Quadrupole mass spectrometers in the past 30 years - history, development, future trends


Design, equipment, fields of application: Many things have changed with quadrupole mass spectrometers (QMS) over the last 30 years. They have become more compact, durable, versatile and digital. Initially used primarily in research, QMS are nowadays utilized in the semiconductor industry, freeze-drying or leak detection, for example.

Historical review
The first quadrupole mass spectrometers on the market included an integrated control unit in a 19 inch rack connected via cable to the analyzer and other modules such as a high-frequency generator. Figure 1 shows the QMS 420 quadrupole control unit commonly used at the end of the 1980s. This device was operated either completely via the control unit by means of a four-line LCD display and the keyboard or via PC software. A serial interface (RS-232-C) was used for communication with the computer; the softkeys below the display were applied depending on the context. Analog or digital inputs and outputs could also be used via modules. The measured values could as well be displayed via a recorder or oscillograph channel.

The software available at that time consisted of different subprograms with which measurements could be performed and the QMS could be tuned. For example, to perform a measurement, a specific subprogram had to be opened. To access the stored measurement results later, one had to switch to another part of the software.

These first mass spectrometers were replaced in the beginning of the 1990s by compact QMS for mass ranges up to 300 u. In contrast to the older models, the electronics of the compact versions are located directly at the vacuum feedthrough of the analyzer. This eliminates the need for additional electronics installed in the rack. The electronics of a compact QMS usually do not require much more space than the analyzer. Compared to the QMS with rack electronics, the compact versions were moreover relatively cost-effective, but also limited in performance, especially regarding sensitivity, detection limit and measurement speed.

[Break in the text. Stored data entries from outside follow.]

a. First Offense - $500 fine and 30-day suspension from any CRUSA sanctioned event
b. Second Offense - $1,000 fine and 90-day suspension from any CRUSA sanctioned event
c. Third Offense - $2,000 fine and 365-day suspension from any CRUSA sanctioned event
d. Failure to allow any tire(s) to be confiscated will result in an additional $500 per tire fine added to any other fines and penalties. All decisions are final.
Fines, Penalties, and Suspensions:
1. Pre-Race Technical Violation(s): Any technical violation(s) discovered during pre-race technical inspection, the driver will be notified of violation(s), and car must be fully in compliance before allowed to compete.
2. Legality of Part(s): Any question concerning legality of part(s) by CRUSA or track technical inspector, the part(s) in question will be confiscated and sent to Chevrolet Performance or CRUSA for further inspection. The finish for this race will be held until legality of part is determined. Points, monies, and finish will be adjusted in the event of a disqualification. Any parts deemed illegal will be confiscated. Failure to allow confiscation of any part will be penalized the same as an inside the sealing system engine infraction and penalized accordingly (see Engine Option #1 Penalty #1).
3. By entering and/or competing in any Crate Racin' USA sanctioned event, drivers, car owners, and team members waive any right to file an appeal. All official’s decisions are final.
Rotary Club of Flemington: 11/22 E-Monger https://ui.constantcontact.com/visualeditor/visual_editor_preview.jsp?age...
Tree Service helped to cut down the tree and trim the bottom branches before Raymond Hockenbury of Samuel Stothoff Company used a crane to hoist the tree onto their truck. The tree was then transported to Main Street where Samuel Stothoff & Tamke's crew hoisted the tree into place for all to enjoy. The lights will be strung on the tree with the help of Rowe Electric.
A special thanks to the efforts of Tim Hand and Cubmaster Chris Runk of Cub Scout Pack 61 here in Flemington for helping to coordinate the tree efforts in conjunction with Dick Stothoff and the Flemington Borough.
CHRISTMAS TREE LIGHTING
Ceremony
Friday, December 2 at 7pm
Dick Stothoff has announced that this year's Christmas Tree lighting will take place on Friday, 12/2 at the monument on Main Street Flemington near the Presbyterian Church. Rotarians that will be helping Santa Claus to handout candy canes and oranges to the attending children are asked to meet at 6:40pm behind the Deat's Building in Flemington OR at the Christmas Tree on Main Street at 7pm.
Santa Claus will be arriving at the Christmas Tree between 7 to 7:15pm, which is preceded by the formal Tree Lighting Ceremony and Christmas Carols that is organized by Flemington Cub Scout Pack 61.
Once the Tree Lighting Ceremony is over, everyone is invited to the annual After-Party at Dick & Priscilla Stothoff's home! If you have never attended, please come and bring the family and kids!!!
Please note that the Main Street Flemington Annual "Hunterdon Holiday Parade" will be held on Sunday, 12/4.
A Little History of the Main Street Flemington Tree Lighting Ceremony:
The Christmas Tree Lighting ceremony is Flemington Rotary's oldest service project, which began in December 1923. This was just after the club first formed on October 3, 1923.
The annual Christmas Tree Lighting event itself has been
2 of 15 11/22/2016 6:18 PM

Figure: Inside the PrismaPro compact QMS from Pfeiffer Vacuum
Figure: Inside the PrismaPro compact QMS from Pfeiffer Vacuum

Such devices are particularly suitable for simpler tasks such as residual gas analysis, leak detection or monitoring of specific masses over a certain period of time. To bake out the analyzer for UHV applications, however, the electronics must be removed.

Until the mid-2000s, most of the QMS available on the market were still equipped with a serial interface. The operation of several devices in a network and via one software – so-called "multiplexing" – was, for example, realized via ArcNet and fiber optic cables. Later, devices with RS-485, USB or Ethernet interface were developed for this purpose. Ethernet allows the integration of multiple QMS into an office or production network. Wireless communication via WLAN is of course possible as well.